** Opening Material shown block **
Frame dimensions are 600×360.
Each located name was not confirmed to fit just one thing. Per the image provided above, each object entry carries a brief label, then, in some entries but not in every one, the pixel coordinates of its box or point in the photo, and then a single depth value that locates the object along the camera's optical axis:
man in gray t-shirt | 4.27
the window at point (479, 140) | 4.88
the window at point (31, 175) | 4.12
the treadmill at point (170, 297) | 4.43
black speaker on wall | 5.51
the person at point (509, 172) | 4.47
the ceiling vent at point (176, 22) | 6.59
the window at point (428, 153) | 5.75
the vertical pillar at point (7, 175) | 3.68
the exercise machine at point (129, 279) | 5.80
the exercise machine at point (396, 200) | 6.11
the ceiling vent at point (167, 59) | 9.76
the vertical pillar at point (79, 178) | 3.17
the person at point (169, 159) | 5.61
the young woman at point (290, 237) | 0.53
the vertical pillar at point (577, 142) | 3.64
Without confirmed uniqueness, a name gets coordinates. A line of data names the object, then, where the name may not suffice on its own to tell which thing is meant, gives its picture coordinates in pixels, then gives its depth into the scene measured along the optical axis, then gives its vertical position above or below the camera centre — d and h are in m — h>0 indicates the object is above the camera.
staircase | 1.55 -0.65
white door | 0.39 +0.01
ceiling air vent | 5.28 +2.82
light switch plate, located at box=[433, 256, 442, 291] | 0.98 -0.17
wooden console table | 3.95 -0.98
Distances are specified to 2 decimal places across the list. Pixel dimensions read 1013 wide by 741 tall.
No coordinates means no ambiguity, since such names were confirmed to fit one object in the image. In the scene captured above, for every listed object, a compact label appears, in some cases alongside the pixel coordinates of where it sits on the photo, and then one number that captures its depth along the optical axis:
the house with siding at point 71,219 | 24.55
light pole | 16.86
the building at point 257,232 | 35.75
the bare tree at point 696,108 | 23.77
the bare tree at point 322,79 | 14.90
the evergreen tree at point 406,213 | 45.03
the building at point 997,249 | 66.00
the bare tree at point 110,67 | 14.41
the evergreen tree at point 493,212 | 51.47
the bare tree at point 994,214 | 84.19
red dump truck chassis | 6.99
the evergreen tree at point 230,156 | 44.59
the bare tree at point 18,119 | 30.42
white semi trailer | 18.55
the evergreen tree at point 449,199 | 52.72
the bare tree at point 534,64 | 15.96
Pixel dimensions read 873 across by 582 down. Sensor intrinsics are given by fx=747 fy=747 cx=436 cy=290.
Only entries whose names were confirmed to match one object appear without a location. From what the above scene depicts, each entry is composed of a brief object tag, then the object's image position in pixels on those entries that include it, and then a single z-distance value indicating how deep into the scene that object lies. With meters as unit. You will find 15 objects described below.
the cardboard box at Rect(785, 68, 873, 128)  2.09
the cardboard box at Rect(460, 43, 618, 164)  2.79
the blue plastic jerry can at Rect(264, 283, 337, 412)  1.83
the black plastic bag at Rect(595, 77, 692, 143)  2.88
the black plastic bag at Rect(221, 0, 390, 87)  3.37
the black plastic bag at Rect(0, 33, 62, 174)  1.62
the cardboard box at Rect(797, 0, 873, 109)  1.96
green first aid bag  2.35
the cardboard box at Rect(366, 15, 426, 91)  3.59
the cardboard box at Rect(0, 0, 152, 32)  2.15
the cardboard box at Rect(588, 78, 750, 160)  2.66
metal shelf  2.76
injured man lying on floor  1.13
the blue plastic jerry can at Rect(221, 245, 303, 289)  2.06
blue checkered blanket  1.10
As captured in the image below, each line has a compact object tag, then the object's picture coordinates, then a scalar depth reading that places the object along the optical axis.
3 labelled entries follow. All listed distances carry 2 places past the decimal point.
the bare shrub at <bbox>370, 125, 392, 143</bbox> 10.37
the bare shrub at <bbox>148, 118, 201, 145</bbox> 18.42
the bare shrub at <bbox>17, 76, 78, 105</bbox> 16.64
** Closing Material shown block **
What to do:
All of the entries above should be output exactly as they are.

Exercise output:
Frame dimensions are 600×360.
Each located name was not confirmed to fit just one thing. Per the image provided above, each object entry carries a brief label, then, in some entries but not in every one, the pixel coordinates of its box or point in the photo, and then a single depth value that locates the object along the camera's optical axis:
man in gray t-shirt | 4.27
the window at point (479, 140) | 4.88
the window at point (31, 175) | 4.12
the treadmill at point (170, 297) | 4.43
black speaker on wall | 5.51
the person at point (509, 172) | 4.47
the ceiling vent at point (176, 22) | 6.59
the window at point (428, 153) | 5.75
the vertical pillar at point (7, 175) | 3.68
the exercise machine at point (129, 279) | 5.80
the exercise machine at point (396, 200) | 6.11
the ceiling vent at point (167, 59) | 9.76
the vertical pillar at point (79, 178) | 3.17
the person at point (169, 159) | 5.61
the young woman at point (290, 237) | 0.53
the vertical pillar at point (577, 142) | 3.64
Without confirmed uniqueness, a name gets coordinates. A line of data names the object, then, where the name may not suffice on its own to tell which thing is meant, gives its picture coordinates in pixels, then gives its depth into the scene measured along the optical axis, then gives its vertical position above or below the camera centre — d and h are in m — h>0 indicates the object is above the camera.
staircase | 1.55 -0.65
white door | 0.39 +0.01
ceiling air vent | 5.28 +2.82
light switch plate, located at box=[433, 256, 442, 291] | 0.98 -0.17
wooden console table | 3.95 -0.98
Distances are specified to 2 decimal places across the list. Pixel dimensions read 1013 wide by 741 tall.
No coordinates means no ambiguity, since such names were confirmed to fit one object in the image. In the scene captured above, for every listed object, a compact label appears, in some cases alongside the pixel coordinates of where it sits on the photo, and then one number that captures its depth along the optical axis:
the house with siding at point 71,219 | 24.55
light pole | 16.86
the building at point 257,232 | 35.75
the bare tree at point 696,108 | 23.77
the bare tree at point 322,79 | 14.90
the evergreen tree at point 406,213 | 45.03
the building at point 997,249 | 66.00
the bare tree at point 110,67 | 14.41
the evergreen tree at point 493,212 | 51.47
the bare tree at point 994,214 | 84.19
red dump truck chassis | 6.99
the evergreen tree at point 230,156 | 44.59
the bare tree at point 18,119 | 30.42
white semi trailer | 18.55
the evergreen tree at point 449,199 | 52.72
the bare tree at point 534,64 | 15.96
Pixel dimensions read 873 across by 582 down. Sensor intrinsics are given by fx=747 fy=747 cx=436 cy=290.
Only entries whose names were confirmed to match one object appear without a location. From what the above scene depicts, each entry is composed of a brief object tag, then the object's image position in pixels on those entries that include it, and then a single z-distance value indicating how deep into the scene that object lies. With meters as unit. You will find 15 objects described below.
the cardboard box at Rect(785, 68, 873, 128)  2.09
the cardboard box at Rect(460, 43, 618, 164)  2.79
the blue plastic jerry can at Rect(264, 283, 337, 412)  1.83
the black plastic bag at Rect(595, 77, 692, 143)  2.88
the black plastic bag at Rect(221, 0, 390, 87)  3.37
the black plastic bag at Rect(0, 33, 62, 174)  1.62
the cardboard box at Rect(797, 0, 873, 109)  1.96
green first aid bag  2.35
the cardboard box at Rect(366, 15, 426, 91)  3.59
the cardboard box at Rect(0, 0, 152, 32)  2.15
the cardboard box at Rect(588, 78, 750, 160)  2.66
metal shelf  2.76
injured man lying on floor  1.13
the blue plastic jerry can at Rect(221, 245, 303, 289)  2.06
blue checkered blanket  1.10
As captured in the image below, each line has a compact object tag, then the object's picture coordinates, then a scalar depth reading that places the object along the optical axis.
3 labelled entries follow. All listed distances carry 2 places past the decimal point.
the bare shrub at <bbox>370, 125, 392, 143</bbox> 10.37
the bare shrub at <bbox>148, 118, 201, 145</bbox> 18.42
the bare shrub at <bbox>17, 76, 78, 105</bbox> 16.64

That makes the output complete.